Annisette was speaking following Saturday’s call by Duke for all workers to stay home on Tuesday as a show of solidarity with Water and Sewerage Authority (WASA) workers.

Last week, Public Utilities Minis­ter Marvin Gonzales said a Cabinet sub-committee report described WASA’s management structure as “top-heavy”.

WASA currently has 426 managers and 4,803 employees.

Duke said on Saturday that the Government was trying to weaken families, accusing it of destroying “working men with families, leaving them fearful”.

He said he and other union leaders met earlier and declared that Tuesday was a day of solidarity.

The Express also attempted to contact Oilfields Workers’ Trade Union (OWTU) president general Ancel Roget and Banking, Insurance and General Workers Union (BIGWU) head Mario Als, but they did not respond.

Although Annisette would not say yes or no to supporting Duke, he slammed Government’s handling of WASA, saying it should have engaged the unions while examining the operations of the State entity.

Besides being overstaffed, the Cabinet report added that WASA’s management had “ceded control of the authority to the unions, to the point where the union had now effectively subsumed many of management’s responsibilities”.

“The fact that the Government appointed a committee to look into WASA without engaging the unions, I thought was rather insensitive and it demonstrates a fundamental breach of natural justice,” said Annisette.

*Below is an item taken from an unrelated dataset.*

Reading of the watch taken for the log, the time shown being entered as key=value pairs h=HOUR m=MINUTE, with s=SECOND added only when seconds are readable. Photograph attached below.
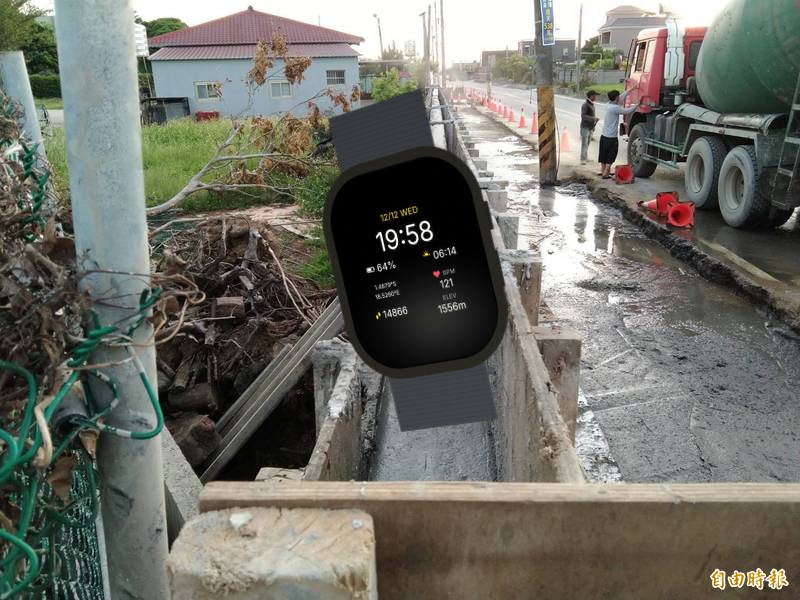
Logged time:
h=19 m=58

He said that Gonzales’ criticism of WASA management and the employees “had no place in modern society as workers and the union must be given an opportunity to defend themselves”.

“I think the question that the public has to ask is why is it that we have so many problems within government entities. Is it because of the unions, management? What is responsible and no one is asking these fundamental questions,” he added.

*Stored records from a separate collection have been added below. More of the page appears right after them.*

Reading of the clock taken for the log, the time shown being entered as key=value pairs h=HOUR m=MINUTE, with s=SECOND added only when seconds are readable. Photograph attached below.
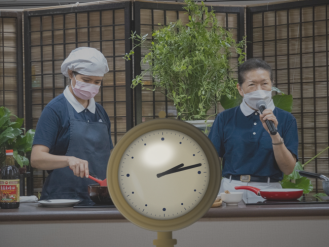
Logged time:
h=2 m=13
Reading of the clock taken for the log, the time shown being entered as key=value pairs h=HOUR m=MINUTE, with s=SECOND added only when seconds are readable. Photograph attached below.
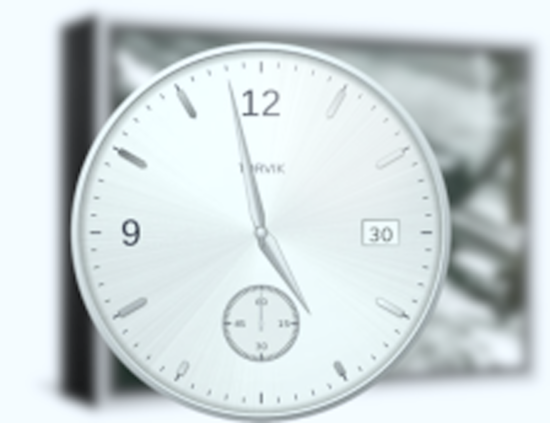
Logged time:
h=4 m=58
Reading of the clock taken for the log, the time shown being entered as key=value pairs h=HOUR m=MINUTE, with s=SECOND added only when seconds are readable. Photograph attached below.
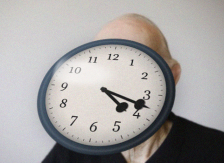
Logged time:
h=4 m=18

“WASA would have gone through transitions already but we still have a perennial problem of non-delivery of an efficient and productive service to the general population.”

Annisette accused Government of hiding behind workers and unions, adding that the country needed a fundamental change where “discipline, production and tolerance becomes a reality”.

“This economy will not survive on old talk but discipline, because we have to transform and get rid of these same politicians who get jobs for their friends,” he said.